TASK STATEMENT:
Present each line of the entries below that holds the word "instanceName".

Items from a data source:
====

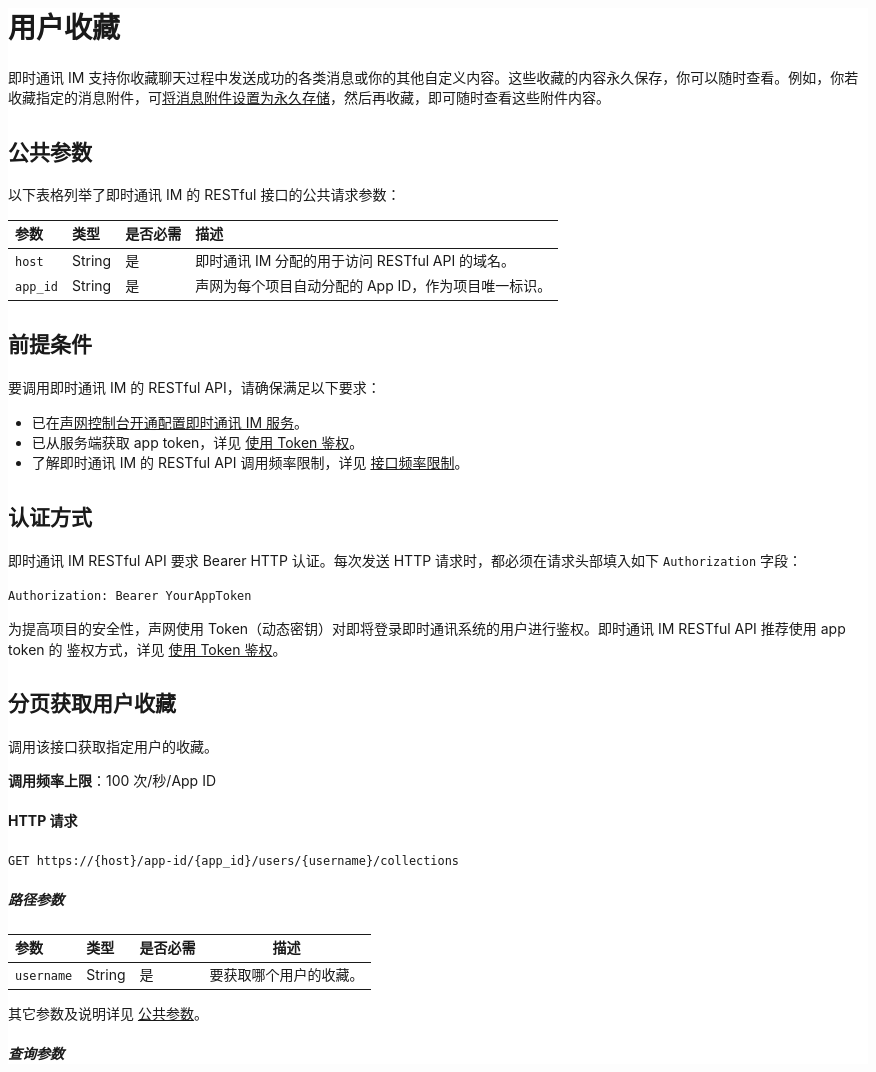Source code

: # 用户收藏

即时通讯 IM 支持你收藏聊天过程中发送成功的各类消息或你的其他自定义内容。这些收藏的内容永久保存，你可以随时查看。例如，你若收藏指定的消息附件，可[将消息附件设置为永久存储](message_attachment_storage.html)，然后再收藏，即可随时查看这些附件内容。

## 公共参数

以下表格列举了即时通讯 IM 的 RESTful 接口的公共请求参数：

| 参数       | 类型   | 是否必需 | 描述   |
| :--------- | :----- | :------- | :------------------ |
| `host`     | String | 是       | 即时通讯 IM 分配的用于访问 RESTful API 的域名。 | 
| `app_id`     | String | 是       | 声网为每个项目自动分配的 App ID，作为项目唯一标识。 | 

## 前提条件

要调用即时通讯 IM 的 RESTful API，请确保满足以下要求：

- 已在[声网控制台](https://console.shengwang.cn/overview)[开通配置即时通讯 IM 服务](enable_im.html)。
- 已从服务端获取 app token，详见 [使用 Token 鉴权](token_authentication.html)。
- 了解即时通讯 IM 的 RESTful API 调用频率限制，详见 [接口频率限制](limitationapi.html)。

## 认证方式

即时通讯 IM RESTful API 要求 Bearer HTTP 认证。每次发送 HTTP 请求时，都必须在请求头部填入如下 `Authorization` 字段：

`Authorization: Bearer YourAppToken`

为提高项目的安全性，声网使用 Token（动态密钥）对即将登录即时通讯系统的用户进行鉴权。即时通讯 IM RESTful API 推荐使用 app token 的 鉴权方式，详见 [使用 Token 鉴权](token_authentication.html)。

## 分页获取用户收藏

调用该接口获取指定用户的收藏。

**调用频率上限**：100 次/秒/App ID 

#### HTTP 请求

```http
GET https://{host}/app-id/{app_id}/users/{username}/collections  
```

##### 路径参数

| 参数            | 类型   | 是否必需 | 描述                 |
| :-------------- | :----- | :------- | --------------------------------- |
| `username`  | String | 是       | 要获取哪个用户的收藏。                         |

其它参数及说明详见 [公共参数](#公共参数)。

##### 查询参数
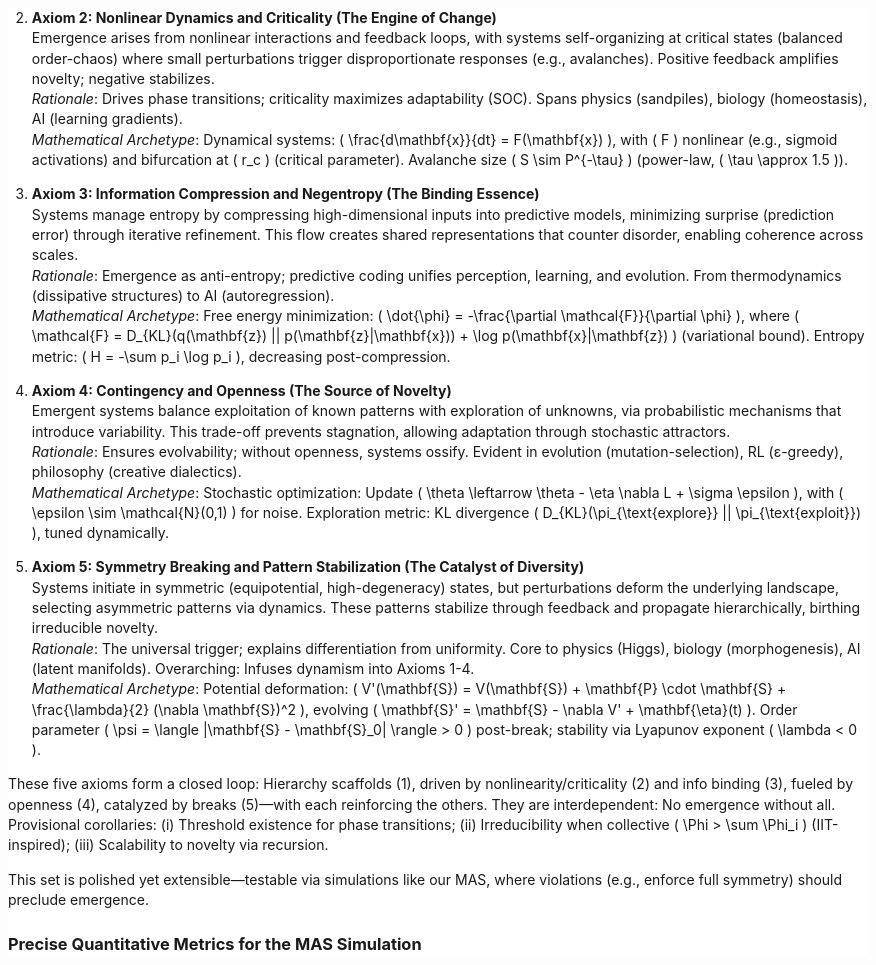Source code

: 2. **Axiom 2: Nonlinear Dynamics and Criticality (The Engine of Change)**  
   Emergence arises from nonlinear interactions and feedback loops, with systems self-organizing at critical states (balanced order-chaos) where small perturbations trigger disproportionate responses (e.g., avalanches). Positive feedback amplifies novelty; negative stabilizes.  
   *Rationale*: Drives phase transitions; criticality maximizes adaptability (SOC). Spans physics (sandpiles), biology (homeostasis), AI (learning gradients).  
   *Mathematical Archetype*: Dynamical systems: \( \frac{d\mathbf{x}}{dt} = F(\mathbf{x}) \), with \( F \) nonlinear (e.g., sigmoid activations) and bifurcation at \( r_c \) (critical parameter). Avalanche size \( S \sim P^{-\tau} \) (power-law, \( \tau \approx 1.5 \)).

3. **Axiom 3: Information Compression and Negentropy (The Binding Essence)**  
   Systems manage entropy by compressing high-dimensional inputs into predictive models, minimizing surprise (prediction error) through iterative refinement. This flow creates shared representations that counter disorder, enabling coherence across scales.  
   *Rationale*: Emergence as anti-entropy; predictive coding unifies perception, learning, and evolution. From thermodynamics (dissipative structures) to AI (autoregression).  
   *Mathematical Archetype*: Free energy minimization: \( \dot{\phi} = -\frac{\partial \mathcal{F}}{\partial \phi} \), where \( \mathcal{F} = D_{KL}(q(\mathbf{z}) || p(\mathbf{z}|\mathbf{x})) + \log p(\mathbf{x}|\mathbf{z}) \) (variational bound). Entropy metric: \( H = -\sum p_i \log p_i \), decreasing post-compression.

4. **Axiom 4: Contingency and Openness (The Source of Novelty)**  
   Emergent systems balance exploitation of known patterns with exploration of unknowns, via probabilistic mechanisms that introduce variability. This trade-off prevents stagnation, allowing adaptation through stochastic attractors.  
   *Rationale*: Ensures evolvability; without openness, systems ossify. Evident in evolution (mutation-selection), RL (ε-greedy), philosophy (creative dialectics).  
   *Mathematical Archetype*: Stochastic optimization: Update \( \theta \leftarrow \theta - \eta \nabla L + \sigma \epsilon \), with \( \epsilon \sim \mathcal{N}(0,1) \) for noise. Exploration metric: KL divergence \( D_{KL}(\pi_{\text{explore}} || \pi_{\text{exploit}}) \), tuned dynamically.

5. **Axiom 5: Symmetry Breaking and Pattern Stabilization (The Catalyst of Diversity)**  
   Systems initiate in symmetric (equipotential, high-degeneracy) states, but perturbations deform the underlying landscape, selecting asymmetric patterns via dynamics. These patterns stabilize through feedback and propagate hierarchically, birthing irreducible novelty.  
   *Rationale*: The universal trigger; explains differentiation from uniformity. Core to physics (Higgs), biology (morphogenesis), AI (latent manifolds). Overarching: Infuses dynamism into Axioms 1-4.  
   *Mathematical Archetype*: Potential deformation: \( V'(\mathbf{S}) = V(\mathbf{S}) + \mathbf{P} \cdot \mathbf{S} + \frac{\lambda}{2} (\nabla \mathbf{S})^2 \), evolving \( \mathbf{S}' = \mathbf{S} - \nabla V' + \mathbf{\eta}(t) \). Order parameter \( \psi = \langle |\mathbf{S} - \mathbf{S}_0| \rangle > 0 \) post-break; stability via Lyapunov exponent \( \lambda < 0 \).

These five axioms form a closed loop: Hierarchy scaffolds (1), driven by nonlinearity/criticality (2) and info binding (3), fueled by openness (4), catalyzed by breaks (5)—with each reinforcing the others. They are interdependent: No emergence without all. Provisional corollaries: (i) Threshold existence for phase transitions; (ii) Irreducibility when collective \( \Phi > \sum \Phi_i \) (IIT-inspired); (iii) Scalability to novelty via recursion.

This set is polished yet extensible—testable via simulations like our MAS, where violations (e.g., enforce full symmetry) should preclude emergence.

### Precise Quantitative Metrics for the MAS Simulation

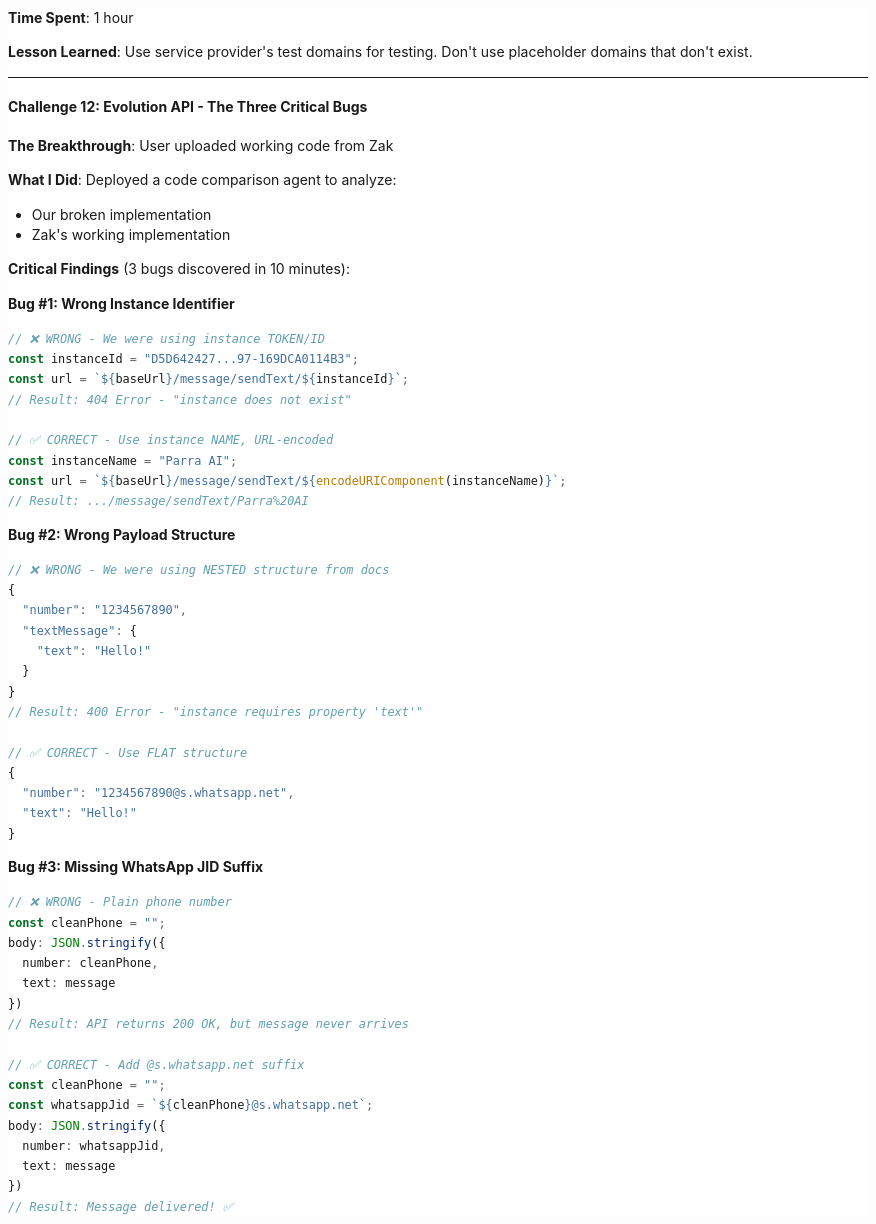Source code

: **Time Spent**: 1 hour

**Lesson Learned**: Use service provider's test domains for testing. Don't use placeholder domains that don't exist.

---

#### Challenge 12: Evolution API - The Three Critical Bugs

**The Breakthrough**: User uploaded working code from Zak

**What I Did**:
Deployed a code comparison agent to analyze:
- Our broken implementation
- Zak's working implementation

**Critical Findings** (3 bugs discovered in 10 minutes):

**Bug #1: Wrong Instance Identifier**
```typescript
// ❌ WRONG - We were using instance TOKEN/ID
const instanceId = "D5D642427...97-169DCA0114B3";
const url = `${baseUrl}/message/sendText/${instanceId}`;
// Result: 404 Error - "instance does not exist"

// ✅ CORRECT - Use instance NAME, URL-encoded
const instanceName = "Parra AI";
const url = `${baseUrl}/message/sendText/${encodeURIComponent(instanceName)}`;
// Result: .../message/sendText/Parra%20AI
```

**Bug #2: Wrong Payload Structure**
```typescript
// ❌ WRONG - We were using NESTED structure from docs
{
  "number": "1234567890",
  "textMessage": {
    "text": "Hello!"
  }
}
// Result: 400 Error - "instance requires property 'text'"

// ✅ CORRECT - Use FLAT structure
{
  "number": "1234567890@s.whatsapp.net",
  "text": "Hello!"
}
```

**Bug #3: Missing WhatsApp JID Suffix**
```typescript
// ❌ WRONG - Plain phone number
const cleanPhone = "";
body: JSON.stringify({
  number: cleanPhone,
  text: message
})
// Result: API returns 200 OK, but message never arrives

// ✅ CORRECT - Add @s.whatsapp.net suffix
const cleanPhone = "";
const whatsappJid = `${cleanPhone}@s.whatsapp.net`;
body: JSON.stringify({
  number: whatsappJid,
  text: message
})
// Result: Message delivered! ✅
```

====

EXERCISE ANSWER:
const instanceName = "Parra AI";
const url = `${baseUrl}/message/sendText/${encodeURIComponent(instanceName)}`;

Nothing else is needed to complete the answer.